Great work! One of the things that would be incredibly useful/interesting would ...

diptanu · 2024-04-21T07:45:23 1713685523

This approach was studied in a paper called Evaporate+ - https://www.vldb.org/pvldb/vol17/p92-arora.pdf They used active learning to pick the best function among candidate functions generated by the LLM on a sampled set of data.

andrew_zhong · 2024-04-21T18:20:29 1713723629

I’ve worked on this exact problem when extracting feeds from news websites. Yes calling LLM each time is costly so I use LLM for the first time to extract robust css selectors and the following times just relying on those instead of incurring further LLM cost.
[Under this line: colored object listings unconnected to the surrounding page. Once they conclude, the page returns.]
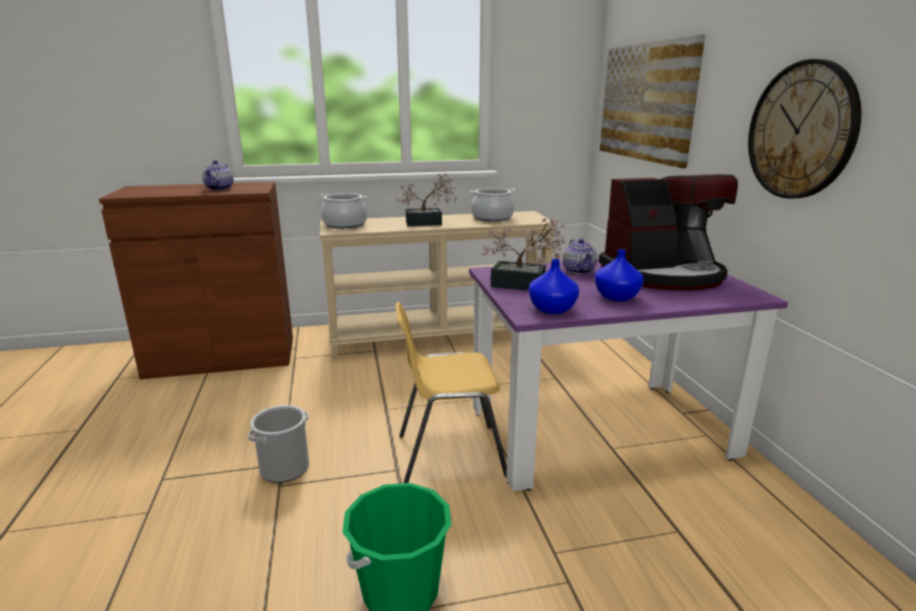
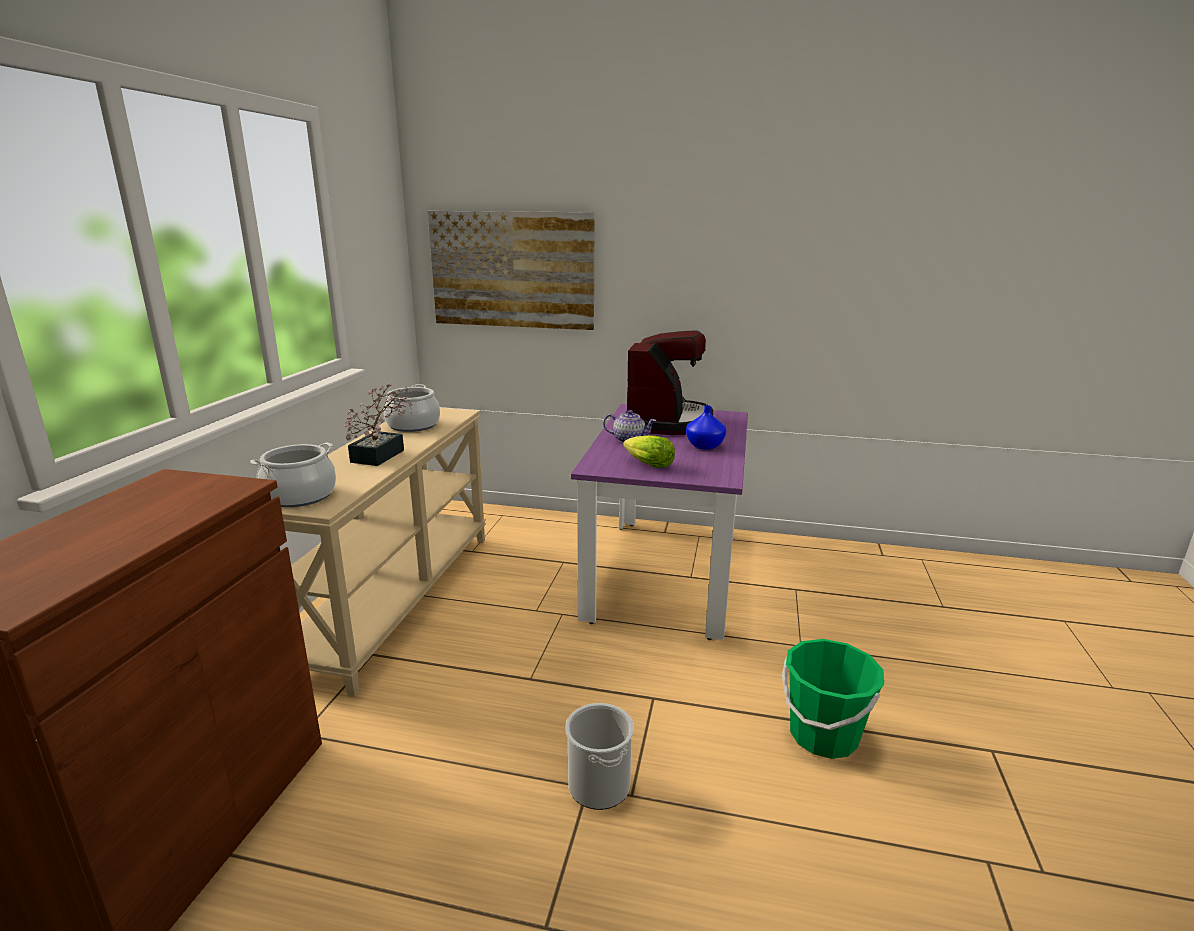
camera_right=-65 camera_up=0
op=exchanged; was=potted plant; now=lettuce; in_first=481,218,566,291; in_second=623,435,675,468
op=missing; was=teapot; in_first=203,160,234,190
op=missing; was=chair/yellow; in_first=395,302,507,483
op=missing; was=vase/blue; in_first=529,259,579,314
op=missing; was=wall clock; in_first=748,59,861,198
ushakov · 2024-04-21T07:23:48 1713684228

Thank you! I’m working on supporting local llms via llama.cpp currently, so cost won’t be an issue anymore

nbbaier · 2024-04-21T07:26:49 1713684409

Given that the ollama API is openai compatible, that should be a drop in, no?

ushakov · 2024-04-21T07:44:55 1713685495

Not really, I believe it’s missing function calling

Edit: and grammar as well

nbbaier · 2024-04-21T15:56:01 1713714961

Ahh yeah gotcha

fermisea · 2024-04-21T14:21:56 1713709316

I'm working on this problem now. It's possible in some sources - whenever the HTML structure is enough that you map it to the feature of interest - but it could also happen that the information is hidden within the text, which makes it virtually impossible

nbbaier · 2024-04-21T07:09:19 1713683359

This is a really nice idea. Wonder what the prompt would look like for that.